Fin juin, lors des G8 et G20 tenus au Canada, le visage de la gouvernance mondiale était encore insolemment masculin. Ces tribunes de la démocratie ne sont vraiment pas à l’image de la population du globe.

Mais réjouissons nous, il y a de l’espoir. Le 2 juillet 2010, l’Assemblée générale de l’ONU votait à l’unanimité en faveur de l’établissement d’une nouvelle entité pour la promotion de la parité et l’autonomisation des femmes, appelée « ONU Femmes ». Avec l’établissement d’ONU Femmes, le monde est entré dans « une nouvelle ère en matière de travail des Nations Unies pour les femmes, » déclarait alors le Secrétaire général Ban Ki-moon.

Les femmes et les hommes qui, entre autres, militent pour l’accès accru des femmes aux postes décisionnels fondent beaucoup d’espoir sur cette reconnaissance officielle de la mixité de la planète. Espérons que, sans tarder, les gestes suivent les textes.

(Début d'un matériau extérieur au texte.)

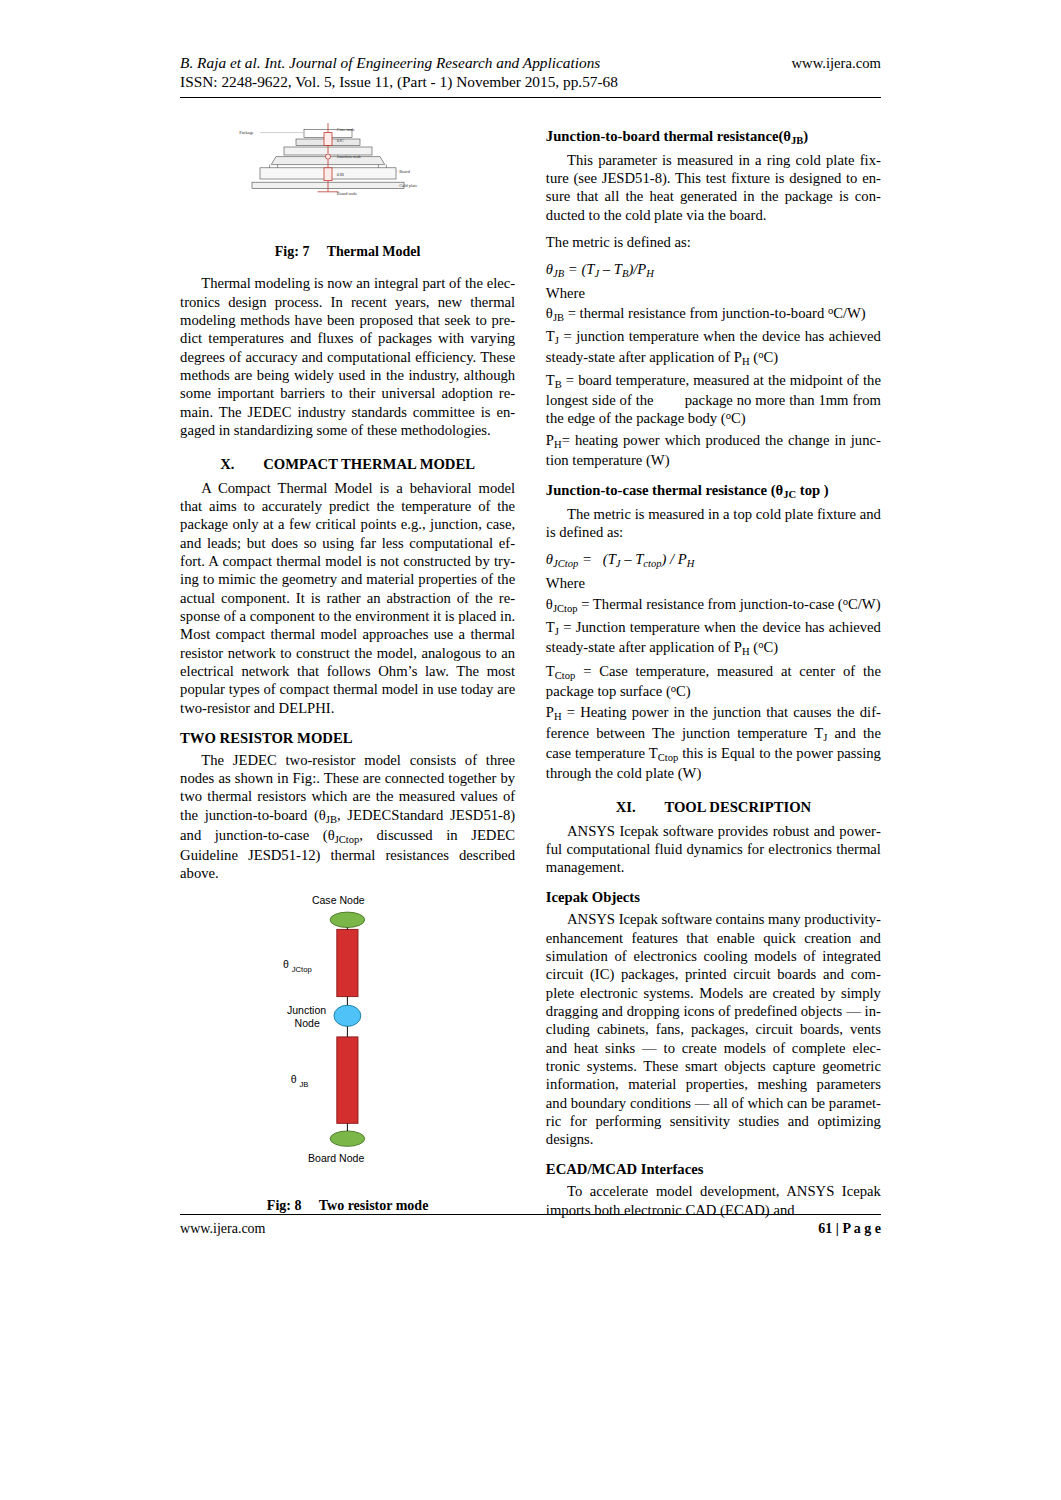B. Raja et al. Int. Journal of Engineering Research and Applications
www.ijera.com
ISSN: 2248-9622, Vol. 5, Issue 11, (Part - 1) November 2015, pp.57-68
Case node θ JC Junction node θ JB Board node Board Cold plate Package
Fig: 7 Thermal Model
Thermal modeling is now an integral part of the electronics design process. In recent years, new thermal modeling methods have been proposed that seek to predict temperatures and fluxes of packages with varying degrees of accuracy and computational efficiency. These methods are being widely used in the industry, although some important barriers to their universal adoption remain. The JEDEC industry standards committee is engaged in standardizing some of these methodologies.
X. COMPACT THERMAL MODEL
A Compact Thermal Model is a behavioral model that aims to accurately predict the temperature of the package only at a few critical points e.g., junction, case, and leads; but does so using far less computational effort. A compact thermal model is not constructed by trying to mimic the geometry and material properties of the actual component. It is rather an abstraction of the response of a component to the environment it is placed in. Most compact thermal model approaches use a thermal resistor network to construct the model, analogous to an electrical network that follows Ohm’s law. The most popular types of compact thermal model in use today are two-resistor and DELPHI.
TWO RESISTOR MODEL
The JEDEC two-resistor model consists of three nodes as shown in Fig:. These are connected together by two thermal resistors which are the measured values of the junction-to-board (θJB, JEDECStandard JESD51-8) and junction-to-case (θJCtop, discussed in JEDEC Guideline JESD51-12) thermal resistances described above.
Case Node θ JCtop Junction Node θ JB Board Node
Fig: 8 Two resistor mode
Junction-to-board thermal resistance(θJB)
This parameter is measured in a ring cold plate fixture (see JESD51-8). This test fixture is designed to ensure that all the heat generated in the package is conducted to the cold plate via the board.
The metric is defined as:
θJB = (TJ – TB)/PH
Where
θJB = thermal resistance from junction-to-board oC/W)
TJ = junction temperature when the device has achieved steady-state after application of PH (oC)
TB = board temperature, measured at the midpoint of the longest side of the package no more than 1mm from the edge of the package body (oC)
PH= heating power which produced the change in junction temperature (W)
Junction-to-case thermal resistance (θJC top )
The metric is measured in a top cold plate fixture and is defined as:
θJCtop = (TJ – Tctop) / PH
Where
θJCtop = Thermal resistance from junction-to-case (oC/W)
TJ = Junction temperature when the device has achieved steady-state after application of PH (oC)
TCtop = Case temperature, measured at center of the package top surface (oC)
PH = Heating power in the junction that causes the difference between The junction temperature TJ and the case temperature TCtop this is Equal to the power passing through the cold plate (W)
XI. TOOL DESCRIPTION
ANSYS Icepak software provides robust and powerful computational fluid dynamics for electronics thermal management.
Icepak Objects
ANSYS Icepak software contains many productivity-enhancement features that enable quick creation and simulation of electronics cooling models of integrated circuit (IC) packages, printed circuit boards and complete electronic systems. Models are created by simply dragging and dropping icons of predefined objects — including cabinets, fans, packages, circuit boards, vents and heat sinks — to create models of complete electronic systems. These smart objects capture geometric information, material properties, meshing parameters and boundary conditions — all of which can be parametric for performing sensitivity studies and optimizing designs.
ECAD/MCAD Interfaces
To accelerate model development, ANSYS Icepak imports both electronic CAD (ECAD) and
www.ijera.com
61 | P a g e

Nous espérons notamment qu’une priorité soit donnée à la préparation et à l’accompagnement de femmes vers la politique et les postes de leadership, dans tous les pays.

Pour faire enfin des femmes des actrices du progrès de la planète, la nouvelle instance devrait, entre autres, modifier l’ordre des priorités visées par les huit Objectifs du Millénaire pour le Développement (OMD) décrétés par l’ONU en 2005. Ainsi, il serait pertinent que l’égalité des femmes, objet du 3e OMD, accède à un statut transversal aux sept autres objectifs. En effet, la pleine citoyenneté des femmes se trouve en amont de la réduction de la pauvreté, de la maladie, de la corruption et de l’analphabétisme. Cessons de voir l’égalité et l’empowerment des femmes comme des conséquences du progrès; ce sont plutôt des clés de progrès.

Élaine Hémond

Consultante Genre et Gouvernance

Québec

Encadré :

ONU Femmes, pour quoi faire ?

La nouvelle entité, qui sera opérationnelle à compter du 1er janvier 2011, réunira quatre instances déjà existantes : la Division de la promotion de la femme (the Division for the Advancement of Women (DAW)) ; l’Institut international de recherche et de formation pour la promotion de la femme (the International Research and Training Institute for the Advancement of Women (INSTRAW)) ; le Bureau de la Conseillère spéciale pour la problématique hommes-femmes et la promotion de la femme (the Office of the Special Adviser for Gender Issues and Advancement of Women (OSAGI)) ; et enfin, le Fonds de développement des Nations Unies pour la femme (United Nations Development Fund for Women (UNIFEM)).

Cette initiative devrait assurer une meilleure coordination et une cohérence accrue des politiques et actions visant l’égalité des femmes et des hommes.